Stored records:

==========

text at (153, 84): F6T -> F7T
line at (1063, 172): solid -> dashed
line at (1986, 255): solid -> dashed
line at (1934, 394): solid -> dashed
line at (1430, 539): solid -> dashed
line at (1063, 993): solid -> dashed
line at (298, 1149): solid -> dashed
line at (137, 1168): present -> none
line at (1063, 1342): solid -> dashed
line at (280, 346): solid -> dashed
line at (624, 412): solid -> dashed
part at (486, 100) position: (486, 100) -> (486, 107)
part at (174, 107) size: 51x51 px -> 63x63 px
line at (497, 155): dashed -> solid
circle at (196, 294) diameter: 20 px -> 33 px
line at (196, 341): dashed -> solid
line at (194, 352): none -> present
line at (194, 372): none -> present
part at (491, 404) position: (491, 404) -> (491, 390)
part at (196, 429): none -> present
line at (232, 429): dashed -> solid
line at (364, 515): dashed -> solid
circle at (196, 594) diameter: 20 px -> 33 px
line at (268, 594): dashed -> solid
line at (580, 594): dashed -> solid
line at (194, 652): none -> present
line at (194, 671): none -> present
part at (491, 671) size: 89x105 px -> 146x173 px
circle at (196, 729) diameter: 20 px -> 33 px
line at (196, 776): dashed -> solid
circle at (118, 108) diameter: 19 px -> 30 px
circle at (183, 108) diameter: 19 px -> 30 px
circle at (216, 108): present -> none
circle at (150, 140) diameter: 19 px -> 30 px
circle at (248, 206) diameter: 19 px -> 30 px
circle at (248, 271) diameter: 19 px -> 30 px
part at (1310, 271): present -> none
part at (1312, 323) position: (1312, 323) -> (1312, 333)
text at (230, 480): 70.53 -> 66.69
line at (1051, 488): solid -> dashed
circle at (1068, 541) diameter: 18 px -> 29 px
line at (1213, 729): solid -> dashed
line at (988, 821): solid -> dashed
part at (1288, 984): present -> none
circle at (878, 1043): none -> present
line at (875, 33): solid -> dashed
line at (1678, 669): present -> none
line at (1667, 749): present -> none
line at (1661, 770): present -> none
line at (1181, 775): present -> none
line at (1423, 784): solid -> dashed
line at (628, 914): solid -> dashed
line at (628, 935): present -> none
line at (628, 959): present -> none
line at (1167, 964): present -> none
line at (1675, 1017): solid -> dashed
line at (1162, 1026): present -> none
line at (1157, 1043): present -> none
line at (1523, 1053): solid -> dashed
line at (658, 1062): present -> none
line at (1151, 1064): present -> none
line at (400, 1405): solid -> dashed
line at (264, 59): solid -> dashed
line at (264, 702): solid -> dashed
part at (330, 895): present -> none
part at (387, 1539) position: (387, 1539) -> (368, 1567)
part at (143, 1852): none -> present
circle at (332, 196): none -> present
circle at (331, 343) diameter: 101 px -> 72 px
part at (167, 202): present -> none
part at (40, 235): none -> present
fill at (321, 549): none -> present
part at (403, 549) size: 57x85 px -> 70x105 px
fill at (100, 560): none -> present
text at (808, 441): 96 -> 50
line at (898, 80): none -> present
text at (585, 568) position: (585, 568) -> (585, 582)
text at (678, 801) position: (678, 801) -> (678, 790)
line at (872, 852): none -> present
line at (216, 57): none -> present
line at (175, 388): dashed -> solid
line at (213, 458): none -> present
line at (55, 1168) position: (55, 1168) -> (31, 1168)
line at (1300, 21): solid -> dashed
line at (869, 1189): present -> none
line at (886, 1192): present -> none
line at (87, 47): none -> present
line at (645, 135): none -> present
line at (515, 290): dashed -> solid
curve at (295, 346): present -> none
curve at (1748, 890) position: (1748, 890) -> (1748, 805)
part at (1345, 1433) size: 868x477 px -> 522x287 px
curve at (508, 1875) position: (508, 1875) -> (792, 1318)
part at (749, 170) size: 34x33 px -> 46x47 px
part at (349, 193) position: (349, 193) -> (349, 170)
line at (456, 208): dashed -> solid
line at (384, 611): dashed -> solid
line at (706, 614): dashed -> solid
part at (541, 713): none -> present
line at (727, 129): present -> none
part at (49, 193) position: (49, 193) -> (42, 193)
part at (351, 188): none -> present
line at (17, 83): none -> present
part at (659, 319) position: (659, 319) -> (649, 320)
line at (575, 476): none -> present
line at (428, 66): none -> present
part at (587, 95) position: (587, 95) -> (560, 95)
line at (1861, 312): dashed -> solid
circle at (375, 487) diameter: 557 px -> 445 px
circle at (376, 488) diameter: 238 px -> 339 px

==========

> **TASK DESCRIPTION**
Go through all the records and replace "dashed" with "broken" everywhere it appears. Give the lines again with nothing else changed.

> **WRITTEN REPLY**
text at (153, 84): F6T -> F7T
line at (1063, 172): solid -> broken
line at (1986, 255): solid -> broken
line at (1934, 394): solid -> broken
line at (1430, 539): solid -> broken
line at (1063, 993): solid -> broken
line at (298, 1149): solid -> broken
line at (137, 1168): present -> none
line at (1063, 1342): solid -> broken
line at (280, 346): solid -> broken
line at (624, 412): solid -> broken
part at (486, 100) position: (486, 100) -> (486, 107)
part at (174, 107) size: 51x51 px -> 63x63 px
line at (497, 155): broken -> solid
circle at (196, 294) diameter: 20 px -> 33 px
line at (196, 341): broken -> solid
line at (194, 352): none -> present
line at (194, 372): none -> present
part at (491, 404) position: (491, 404) -> (491, 390)
part at (196, 429): none -> present
line at (232, 429): broken -> solid
line at (364, 515): broken -> solid
circle at (196, 594) diameter: 20 px -> 33 px
line at (268, 594): broken -> solid
line at (580, 594): broken -> solid
line at (194, 652): none -> present
line at (194, 671): none -> present
part at (491, 671) size: 89x105 px -> 146x173 px
circle at (196, 729) diameter: 20 px -> 33 px
line at (196, 776): broken -> solid
circle at (118, 108) diameter: 19 px -> 30 px
circle at (183, 108) diameter: 19 px -> 30 px
circle at (216, 108): present -> none
circle at (150, 140) diameter: 19 px -> 30 px
circle at (248, 206) diameter: 19 px -> 30 px
circle at (248, 271) diameter: 19 px -> 30 px
part at (1310, 271): present -> none
part at (1312, 323) position: (1312, 323) -> (1312, 333)
text at (230, 480): 70.53 -> 66.69
line at (1051, 488): solid -> broken
circle at (1068, 541) diameter: 18 px -> 29 px
line at (1213, 729): solid -> broken
line at (988, 821): solid -> broken
part at (1288, 984): present -> none
circle at (878, 1043): none -> present
line at (875, 33): solid -> broken
line at (1678, 669): present -> none
line at (1667, 749): present -> none
line at (1661, 770): present -> none
line at (1181, 775): present -> none
line at (1423, 784): solid -> broken
line at (628, 914): solid -> broken
line at (628, 935): present -> none
line at (628, 959): present -> none
line at (1167, 964): present -> none
line at (1675, 1017): solid -> broken
line at (1162, 1026): present -> none
line at (1157, 1043): present -> none
line at (1523, 1053): solid -> broken
line at (658, 1062): present -> none
line at (1151, 1064): present -> none
line at (400, 1405): solid -> broken
line at (264, 59): solid -> broken
line at (264, 702): solid -> broken
part at (330, 895): present -> none
part at (387, 1539) position: (387, 1539) -> (368, 1567)
part at (143, 1852): none -> present
circle at (332, 196): none -> present
circle at (331, 343) diameter: 101 px -> 72 px
part at (167, 202): present -> none
part at (40, 235): none -> present
fill at (321, 549): none -> present
part at (403, 549) size: 57x85 px -> 70x105 px
fill at (100, 560): none -> present
text at (808, 441): 96 -> 50
line at (898, 80): none -> present
text at (585, 568) position: (585, 568) -> (585, 582)
text at (678, 801) position: (678, 801) -> (678, 790)
line at (872, 852): none -> present
line at (216, 57): none -> present
line at (175, 388): broken -> solid
line at (213, 458): none -> present
line at (55, 1168) position: (55, 1168) -> (31, 1168)
line at (1300, 21): solid -> broken
line at (869, 1189): present -> none
line at (886, 1192): present -> none
line at (87, 47): none -> present
line at (645, 135): none -> present
line at (515, 290): broken -> solid
curve at (295, 346): present -> none
curve at (1748, 890) position: (1748, 890) -> (1748, 805)
part at (1345, 1433) size: 868x477 px -> 522x287 px
curve at (508, 1875) position: (508, 1875) -> (792, 1318)
part at (749, 170) size: 34x33 px -> 46x47 px
part at (349, 193) position: (349, 193) -> (349, 170)
line at (456, 208): broken -> solid
line at (384, 611): broken -> solid
line at (706, 614): broken -> solid
part at (541, 713): none -> present
line at (727, 129): present -> none
part at (49, 193) position: (49, 193) -> (42, 193)
part at (351, 188): none -> present
line at (17, 83): none -> present
part at (659, 319) position: (659, 319) -> (649, 320)
line at (575, 476): none -> present
line at (428, 66): none -> present
part at (587, 95) position: (587, 95) -> (560, 95)
line at (1861, 312): broken -> solid
circle at (375, 487) diameter: 557 px -> 445 px
circle at (376, 488) diameter: 238 px -> 339 px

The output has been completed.